Can there be a game more humiliating than Bridge? Last weekend the boys and I went to Warsaw to play the marvellous Palace Cup. I was bursting with excitement as I was playing with my number one Bridge God Geir Helgemo. Lest anyone should think that Helgy woke up one morning and said, ‘I know — I’ll dump Tor Helness and play with Janet,’ it was, as they say, a professional arrangement. I have played with him once before, many years ago when I had been playing for about 10 minutes. I cleverly managed to transfer most of the hands to him and do what I do best: put dummy down. We did rather well and I was properly up for showing him how much I had improved. Sadly, that did not happen. I was truly madly deeply awful. Every hand I declared went down. Every hand I defended made. I exaggerate — but only slightly.

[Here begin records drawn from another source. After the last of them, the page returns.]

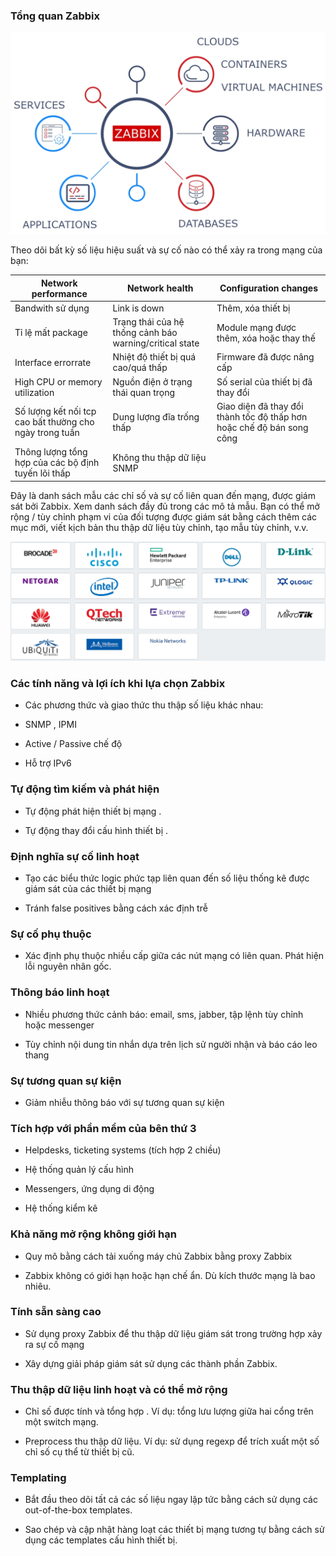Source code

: ### Tổng quan Zabbix

<img src="/img/29.jpg">

Theo dõi bất kỳ số liệu hiệu suất và sự cố nào có thể xảy ra trong mạng của bạn:


|Network performance|Network health|Configuration changes|
|---------------------|--------------------|-------------------|
|Bandwith sử dụng|Link is down|Thêm, xóa thiết bị|
|Tỉ lệ mất package|Trạng thái của hệ thống cảnh báo warning/critical state|Module mạng được thêm, xóa hoặc thay thế|
|Interface errorrate|Nhiệt độ thiết bị quá cao/quá thấp|Firmware đã được nâng cấp|
|High CPU or memory utilization|Nguồn điện ở trạng thái quan trọng|Số serial của thiết bị đã thay đổi|
|Số lượng kết nối tcp cao bất thường cho ngày trong tuần|Dung lượng đĩa trống thấp|Giao diện đã thay đổi thành tốc độ thấp hơn hoặc chế độ bán song công|
|Thông lượng tổng hợp của các bộ định tuyến lõi thấp|Không thu thập dữ liệu SNMP||

Đây là danh sách mẫu các chỉ số và sự cố liên quan đến mạng, được giám sát bởi Zabbix. Xem danh sách đầy đủ trong các mô tả mẫu. Bạn có thể mở rộng / tùy chỉnh phạm vi của đối tượng được giám sát bằng cách thêm các mục mới, viết kịch bản thu thập dữ liệu tùy chỉnh, tạo mẫu tùy chỉnh, v.v.

<img src="/img/7.jpg">

### Các tính năng và lợi ích khi lựa chọn Zabbix

* Các phương thức và giao thức thu thập số liệu khác nhau:

+ SNMP , IPMI

+ Active / Passive chế độ

+ Hỗ trợ IPv6

### Tự động tìm kiếm và phát hiện

+ Tự động phát hiện thiết bị mạng .

+ Tự động thay đổi cấu hình thiết bị .

### Định nghĩa sự cố linh hoạt

+ Tạo các biểu thức logic phức tạp liên quan đến số liệu thống kê được giám sát của các thiết bị mạng

+ Tránh false positives bằng cách xác định trễ

### Sự cố phụ thuộc

+ Xác định phụ thuộc nhiều cấp giữa các nút mạng có liên quan. Phát hiện lỗi nguyên nhân gốc.

### Thông báo linh hoạt

+ Nhiều phương thức cảnh báo: email, sms, jabber, tập lệnh tùy chỉnh hoặc messenger

+ Tùy chỉnh nội dung tin nhắn dựa trên lịch sử người nhận và báo cáo leo thang

### Sự tương quan sự kiện

+ Giảm nhiễu thông báo với sự tương quan sự kiện

### Tích hợp với phần mềm của bên thứ 3

+ Helpdesks, ticketing systems (tích hợp 2 chiều)

+ Hệ thống quản lý cấu hình

+ Messengers, ứng dụng di động

+ Hệ thống kiểm kê

### Khả năng mở rộng không giới hạn

+ Quy mô bằng cách tải xuống máy chủ Zabbix bằng proxy Zabbix

+ Zabbix không có giới hạn hoặc hạn chế ẩn. Dù kích thước mạng là bao nhiêu.

### Tính sẵn sàng cao

+ Sử dụng proxy Zabbix để thu thập dữ liệu giám sát trong trường hợp xảy ra sự cố mạng

+ Xây dựng giải pháp giám sát sử dụng các thành phần Zabbix. 

### Thu thập dữ liệu linh hoạt và có thể mở rộng

+ Chỉ số được tính và tổng hợp . Ví dụ: tổng lưu lượng giữa hai cổng trên một switch mạng.

+ Preprocess thu thập dữ liệu. Ví dụ: sử dụng regexp để trích xuất một số chỉ số cụ thể từ thiết bị cũ. 

### Templating

+ Bắt đầu theo dõi tất cả các số liệu ngay lập tức bằng cách sử dụng các out-of-the-box templates.

+ Sao chép và cập nhật hàng loạt các thiết bị mạng tương tự bằng cách sử dụng các templates cấu hình thiết bị.














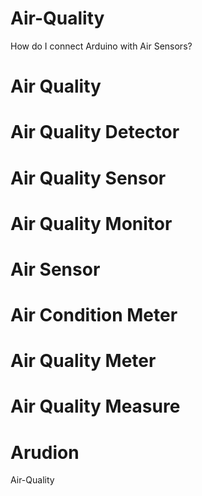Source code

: # Air-Quality
How do I connect Arduino with Air Sensors?

# Air Quality 
# Air Quality Detector
# Air Quality Sensor
# Air Quality Monitor
# Air Sensor
# Air Condition Meter
# Air Quality Meter
# Air Quality Measure
# Arudion 

Air-Quality
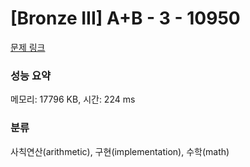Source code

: # [Bronze III] A+B - 3 - 10950 

[문제 링크](https://www.acmicpc.net/problem/10950) 

### 성능 요약

메모리: 17796 KB, 시간: 224 ms

### 분류

사칙연산(arithmetic), 구현(implementation), 수학(math)

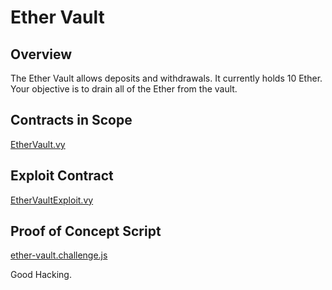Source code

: # Ether Vault

## Overview

The Ether Vault allows deposits and withdrawals. It currently holds 10 Ether.
Your objective is to drain all of the Ether from the vault.

## Contracts in Scope

[EtherVault.vy](../contracts/ether-vault/EtherVault.vy)

## Exploit Contract

[EtherVaultExploit.vy](../contracts/exploits/EtherVaultExploit.vy)

## Proof of Concept Script

[ether-vault.challenge.js](../test/ether-vault.challenge.js)

Good Hacking.
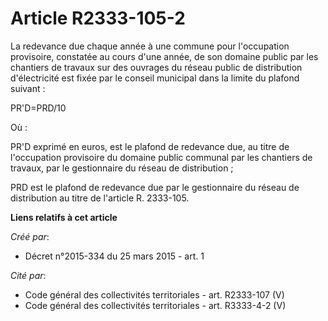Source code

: # Article R2333-105-2

La redevance due chaque année à une commune pour l'occupation provisoire, constatée au cours d'une année, de son domaine
public par les chantiers de travaux sur des ouvrages du réseau public de distribution d'électricité est fixée par le conseil
municipal dans la limite du plafond suivant :

PR'D=PRD/10

Où :

PR'D exprimé en euros, est le plafond de redevance due, au titre de l'occupation provisoire du domaine public communal par
les chantiers de travaux, par le gestionnaire du réseau de distribution ;

PRD est le plafond de redevance due par le gestionnaire du réseau de distribution au titre de l'article R. 2333-105.

**Liens relatifs à cet article**

_Créé par_:

  - Décret n°2015-334 du 25 mars 2015 - art. 1

_Cité par_:

  - Code général des collectivités territoriales - art. R2333-107 (V)
  - Code général des collectivités territoriales - art. R3333-4-2 (V)

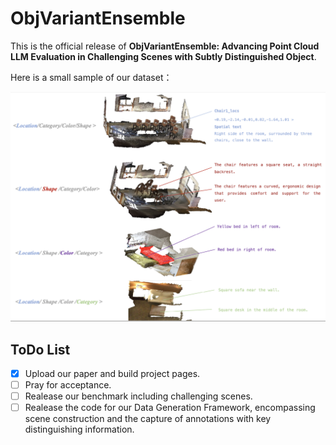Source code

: # ObjVariantEnsemble
 This is the official release of **ObjVariantEnsemble: Advancing Point Cloud LLM Evaluation in Challenging Scenes with Subtly Distinguished Object**.

 Here is a small sample of our dataset：


![](Examples/Samples.png)
## ToDo List
- [x] Upload our paper and build project pages.
- [ ] Pray for acceptance.
- [ ] Realease our benchmark including challenging scenes.
- [ ] Realease the code for our Data Generation Framework, encompassing scene construction and the capture of annotations with key distinguishing information.
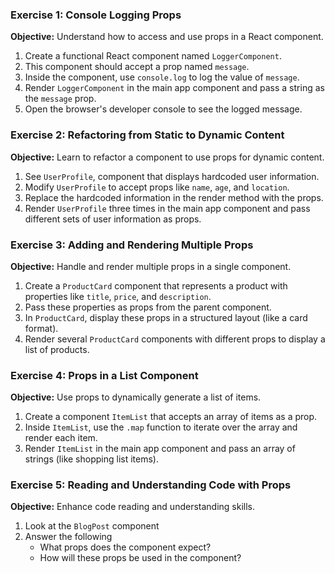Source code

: ### Exercise 1: Console Logging Props
**Objective:** Understand how to access and use props in a React component.
1. Create a functional React component named `LoggerComponent`.
2. This component should accept a prop named `message`.
3. Inside the component, use `console.log` to log the value of `message`.
4. Render `LoggerComponent` in the main app component and pass a string as the `message` prop.
5. Open the browser's developer console to see the logged message.

### Exercise 2: Refactoring from Static to Dynamic Content
**Objective:** Learn to refactor a component to use props for dynamic content.
1. See `UserProfile`, component that displays hardcoded user information.
2. Modify `UserProfile` to accept props like `name`, `age`, and `location`.
3. Replace the hardcoded information in the render method with the props.
4. Render `UserProfile` three times in the main app component and pass different sets of user information as props.

### Exercise 3: Adding and Rendering Multiple Props
**Objective:** Handle and render multiple props in a single component.
1. Create a `ProductCard` component that represents a product with properties like `title`, `price`, and `description`.
2. Pass these properties as props from the parent component.
3. In `ProductCard`, display these props in a structured layout (like a card format).
4. Render several `ProductCard` components with different props to display a list of products.

### Exercise 4: Props in a List Component
**Objective:** Use props to dynamically generate a list of items.
1. Create a component `ItemList` that accepts an array of items as a prop.
2. Inside `ItemList`, use the `.map` function to iterate over the array and render each item.
3. Render `ItemList` in the main app component and pass an array of strings (like shopping list items).

### Exercise 5: Reading and Understanding Code with Props
**Objective:** Enhance code reading and understanding skills.
1. Look at the `BlogPost` component 
2. Answer the following
   - What props does the component expect?
   - How will these props be used in the component?
  

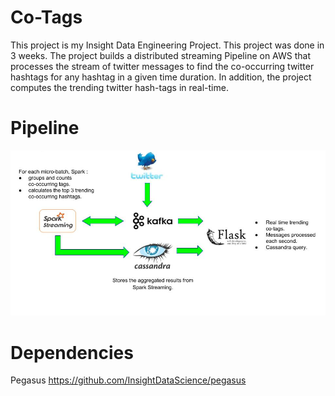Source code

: # Co-Tags
This project is my Insight Data Engineering Project. This project was done in 3 weeks. The project builds a distributed streaming Pipeline on AWS that processes the stream of twitter messages to find the co-occurring twitter hashtags for any hashtag in a given time duration. In addition, the project computes the trending twitter hash-tags in real-time.

# Pipeline
![alt text](https://github.com/amararyal/Co-Tags/blob/master/pipeline.png)

# Dependencies
Pegasus https://github.com/InsightDataScience/pegasus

Here is Geir showing how it’s done:
West led the ♠2. Geir (South) rose with the Ace, cashed the ♣Ace, played three rounds of Diamonds, ruffing in hand, and a Heart to the Jack. East was not happy; he scooped up his two heart tricks and the top Spade, but then gave a grumpy ruff-and-discard. Declarer won and took the Club finesse for +620. All done and dusted in a matter of seconds.
It looked easy enough, and I thought I might very well have found the same play. It wasn’t until the post-mortem at dinner that I understood the brilliance: cashing the Ace of Clubs! East cannot be allowed to exit with a singleton Club, or declarer will have a natural loser in that suit.